──────── Data excerpt

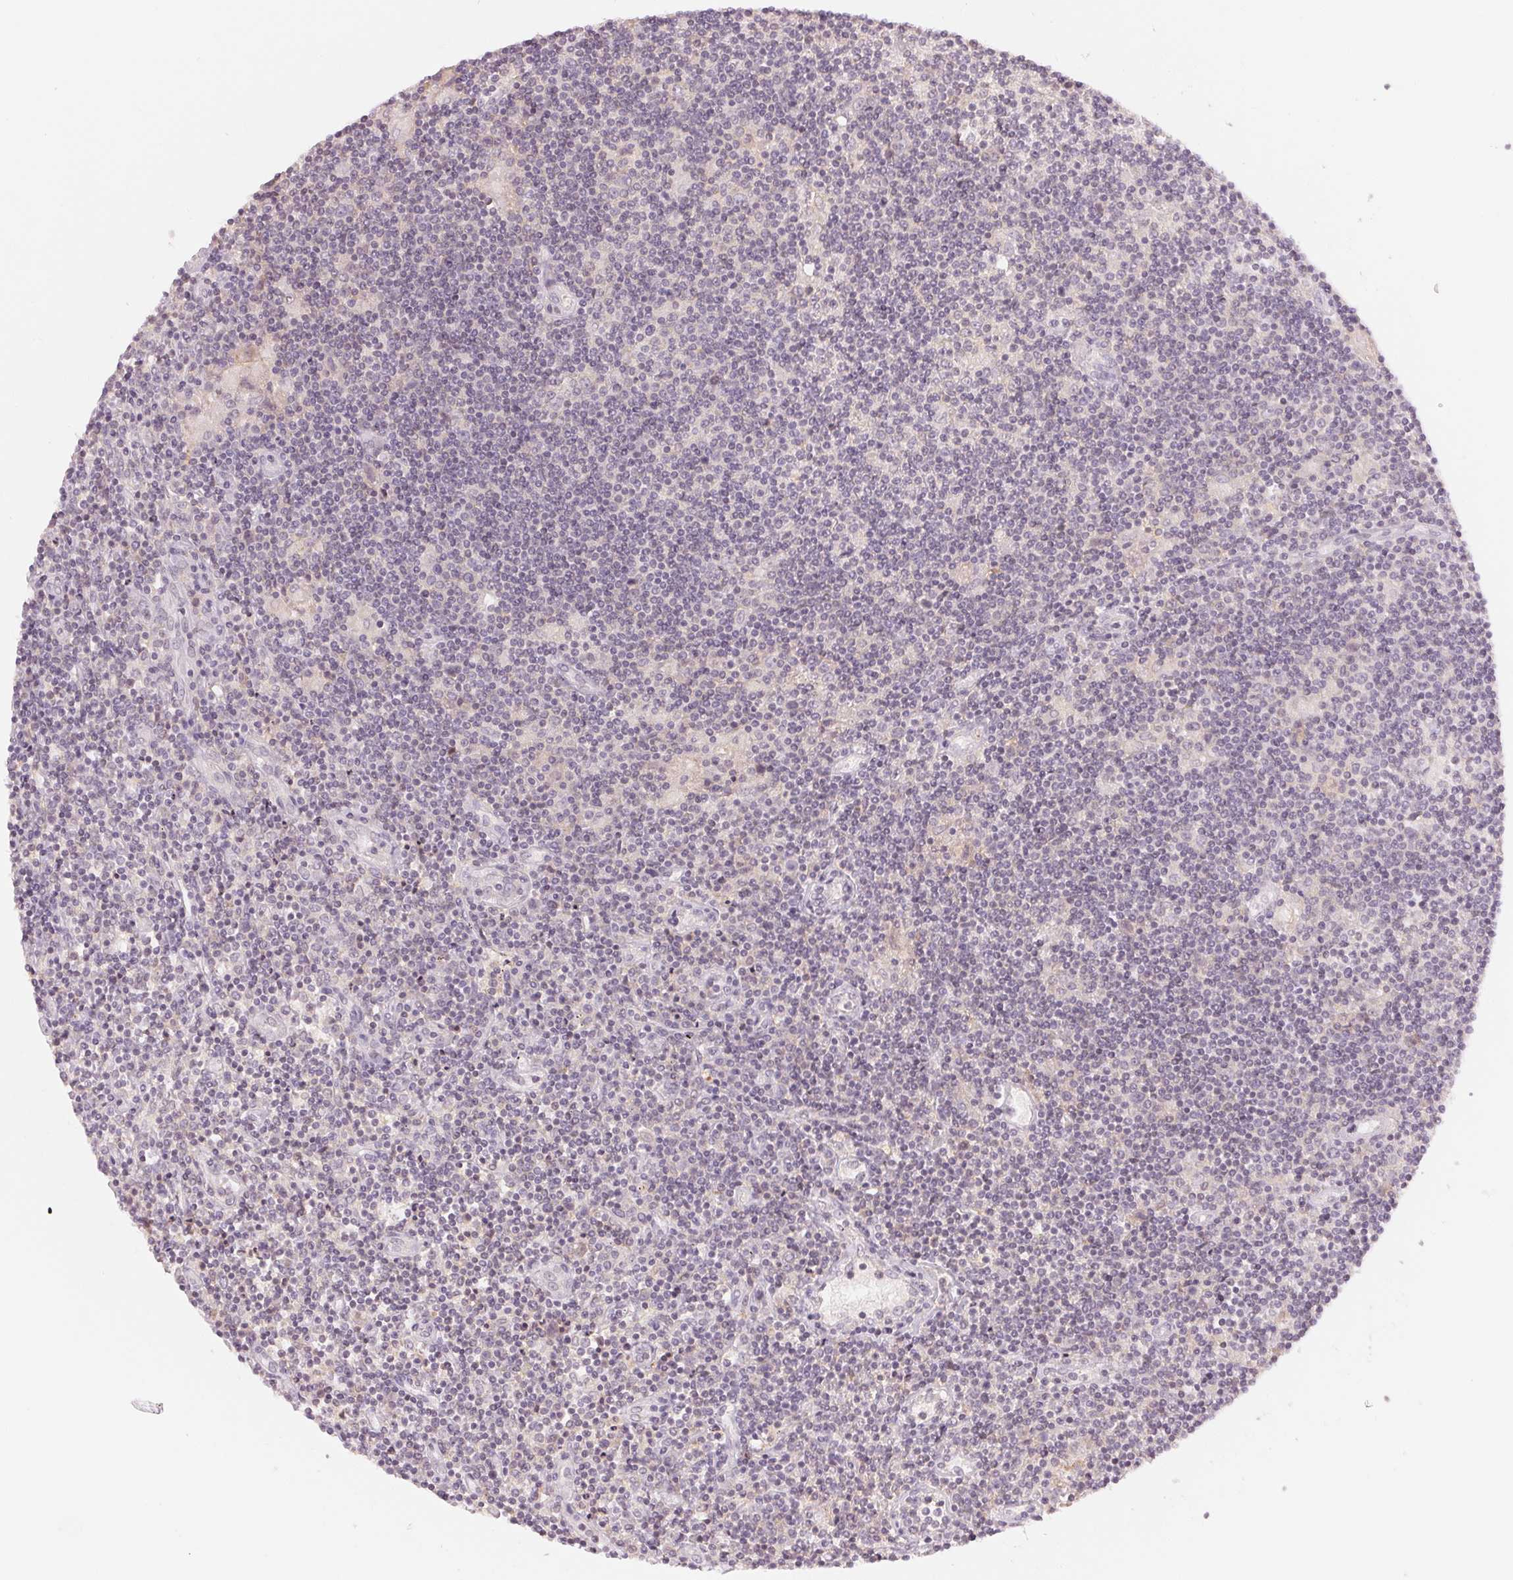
{"staining": {"intensity": "negative", "quantity": "none", "location": "none"}, "tissue": "lymphoma", "cell_type": "Tumor cells", "image_type": "cancer", "snomed": [{"axis": "morphology", "description": "Hodgkin's disease, NOS"}, {"axis": "topography", "description": "Lymph node"}], "caption": "Immunohistochemical staining of human Hodgkin's disease shows no significant positivity in tumor cells.", "gene": "KPRP", "patient": {"sex": "male", "age": 40}}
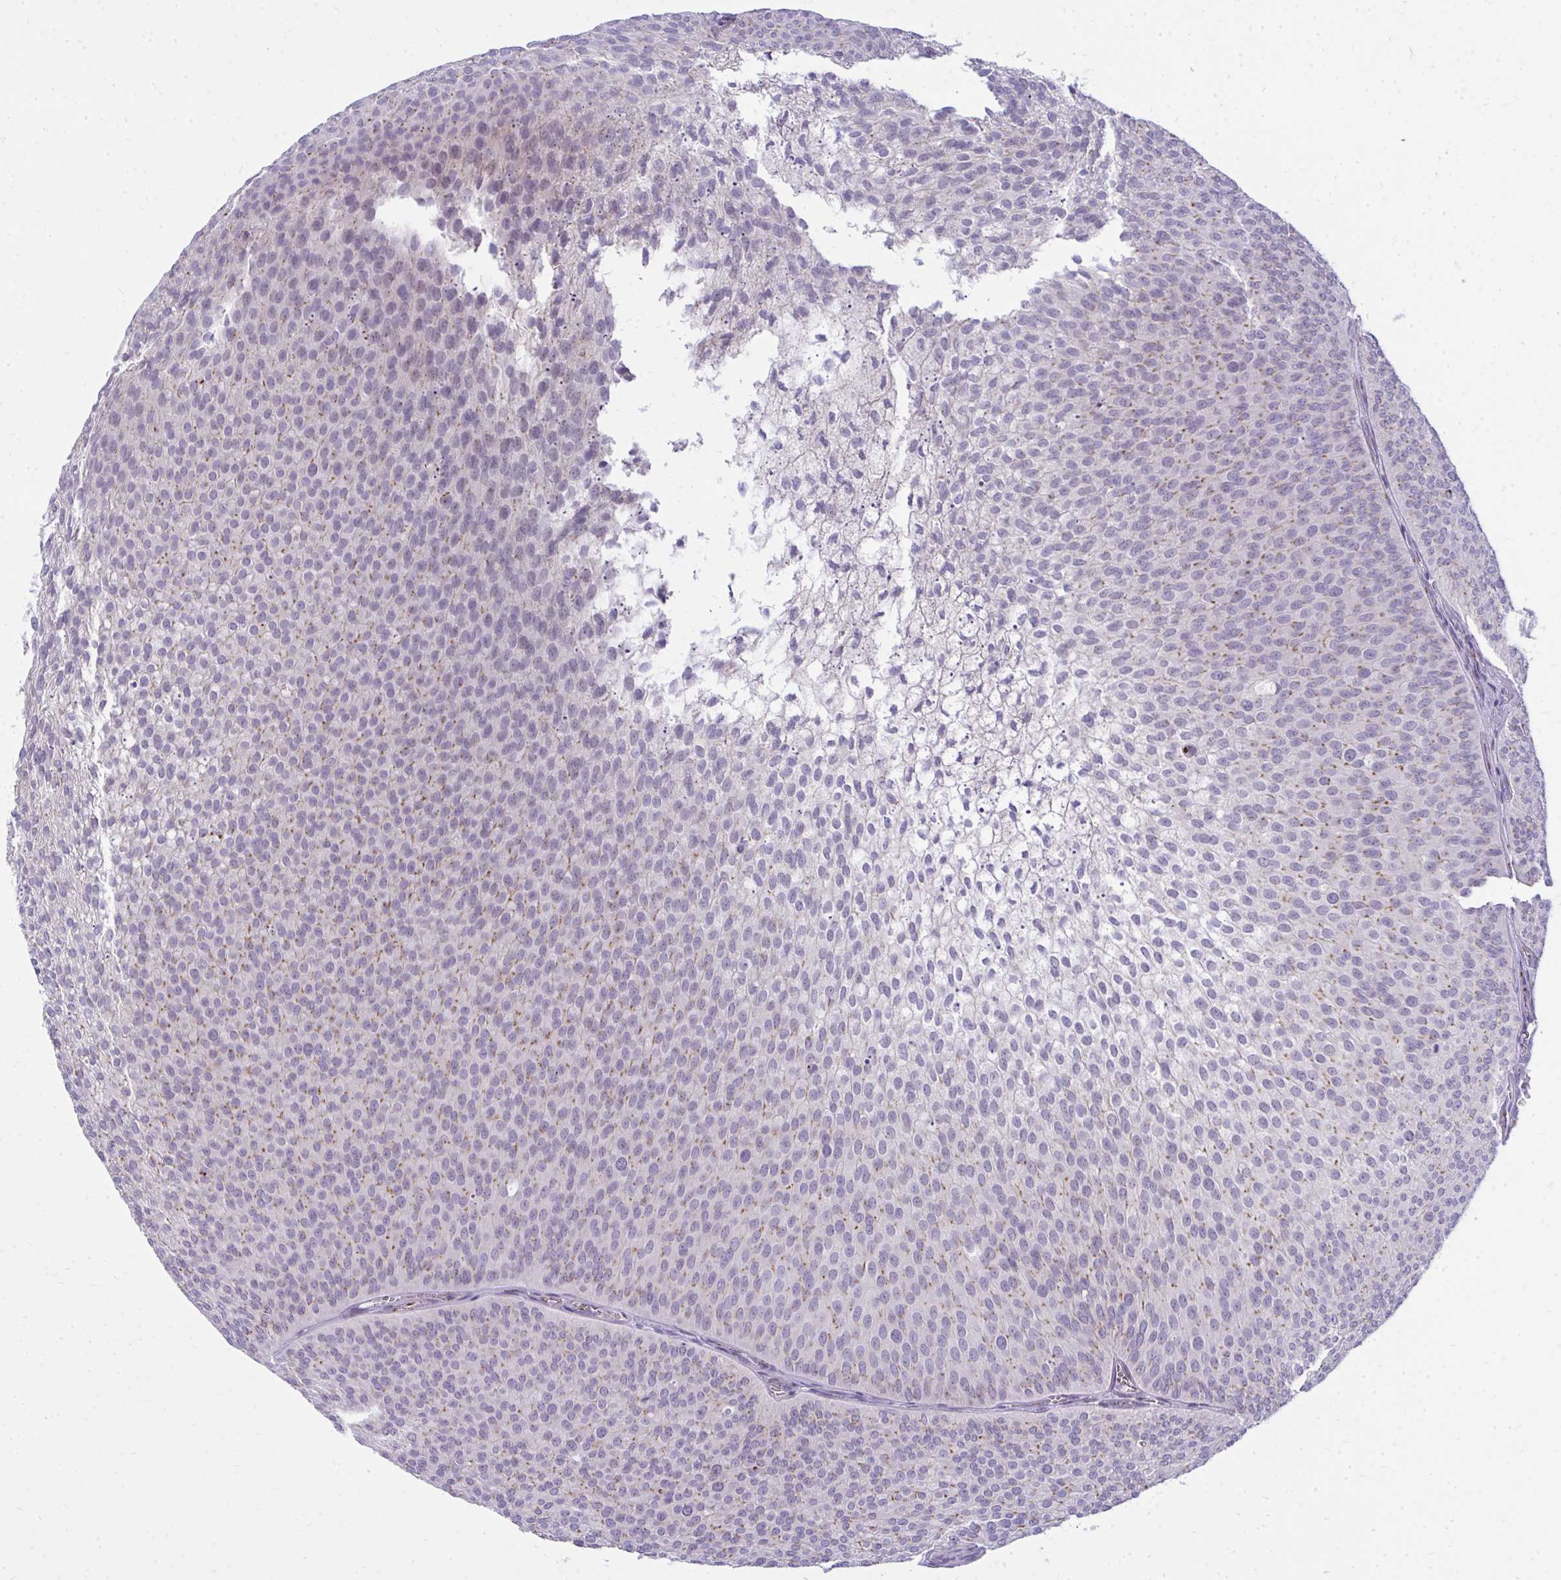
{"staining": {"intensity": "weak", "quantity": "25%-75%", "location": "cytoplasmic/membranous"}, "tissue": "urothelial cancer", "cell_type": "Tumor cells", "image_type": "cancer", "snomed": [{"axis": "morphology", "description": "Urothelial carcinoma, Low grade"}, {"axis": "topography", "description": "Urinary bladder"}], "caption": "Human urothelial cancer stained for a protein (brown) exhibits weak cytoplasmic/membranous positive positivity in about 25%-75% of tumor cells.", "gene": "DTX4", "patient": {"sex": "male", "age": 91}}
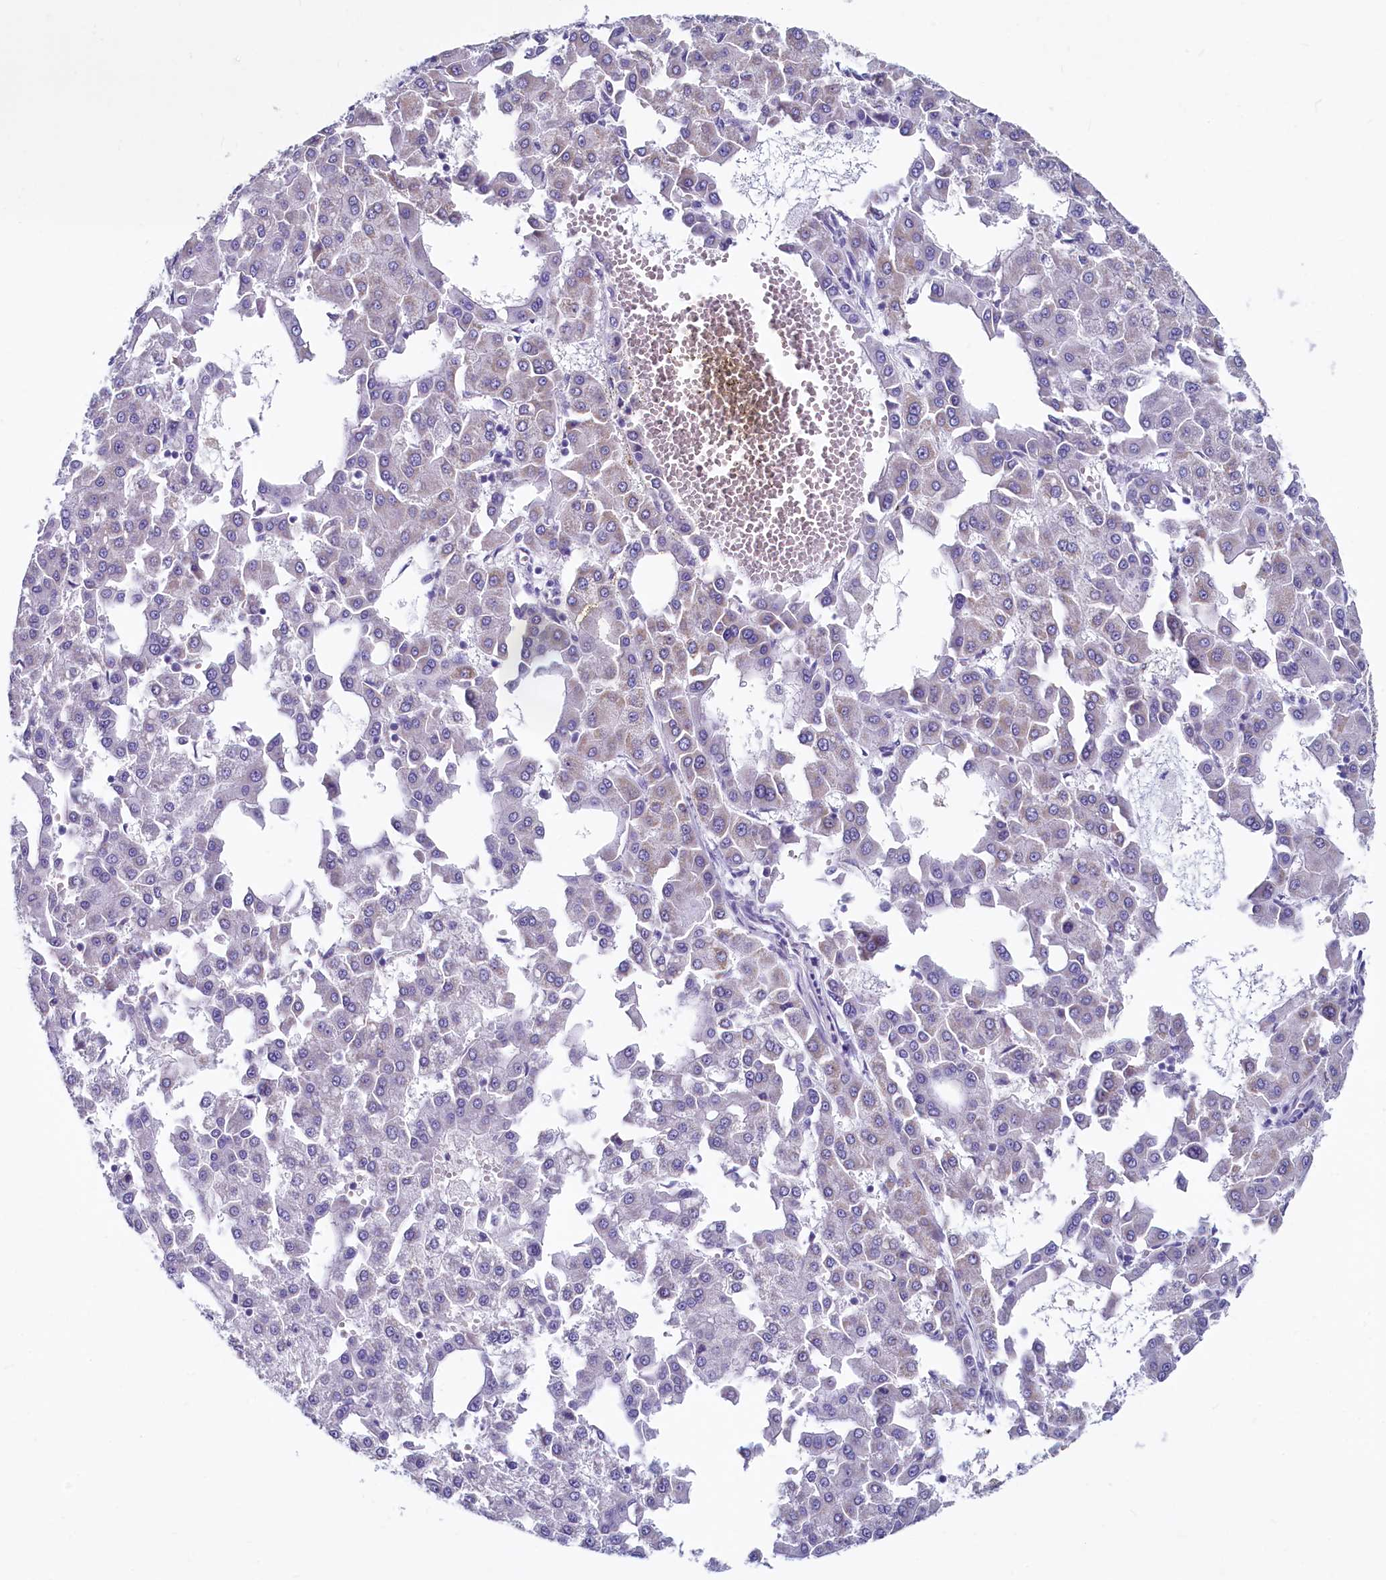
{"staining": {"intensity": "weak", "quantity": "<25%", "location": "cytoplasmic/membranous"}, "tissue": "liver cancer", "cell_type": "Tumor cells", "image_type": "cancer", "snomed": [{"axis": "morphology", "description": "Carcinoma, Hepatocellular, NOS"}, {"axis": "topography", "description": "Liver"}], "caption": "IHC photomicrograph of neoplastic tissue: human liver cancer (hepatocellular carcinoma) stained with DAB reveals no significant protein staining in tumor cells. (Immunohistochemistry, brightfield microscopy, high magnification).", "gene": "INSC", "patient": {"sex": "male", "age": 47}}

────────────────

What to do:
Only the text of the listing above is wanted, transcribed exactly, without its images.

Response:
{"staining": {"intensity": "negative", "quantity": "none", "location": "none"}, "tissue": "lymphoma", "cell_type": "Tumor cells", "image_type": "cancer", "snomed": [{"axis": "morphology", "description": "Hodgkin's disease, NOS"}, {"axis": "topography", "description": "Lymph node"}], "caption": "Immunohistochemical staining of human Hodgkin's disease shows no significant positivity in tumor cells.", "gene": "KPRP", "patient": {"sex": "male", "age": 40}}
{"staining": {"intensity": "weak", "quantity": "25%-75%", "location": "cytoplasmic/membranous"}, "tissue": "urothelial cancer", "cell_type": "Tumor cells", "image_type": "cancer", "snomed": [{"axis": "morphology", "description": "Urothelial carcinoma, Low grade"}, {"axis": "topography", "description": "Urinary bladder"}], "caption": "Human urothelial cancer stained for a protein (brown) exhibits weak cytoplasmic/membranous positive positivity in about 25%-75% of tumor cells.", "gene": "DTX4", "patient": {"sex": "male", "age": 91}}
{"staining": {"intensity": "weak", "quantity": "<25%", "location": "cytoplasmic/membranous"}, "tissue": "liver cancer", "cell_type": "Tumor cells", "image_type": "cancer", "snomed": [{"axis": "morphology", "description": "Carcinoma, Hepatocellular, NOS"}, {"axis": "topography", "description": "Liver"}], "caption": "IHC photomicrograph of neoplastic tissue: human liver cancer (hepatocellular carcinoma) stained with DAB reveals no significant protein staining in tumor cells. (Immunohistochemistry, brightfield microscopy, high magnification).", "gene": "INSC", "patient": {"sex": "male", "age": 47}}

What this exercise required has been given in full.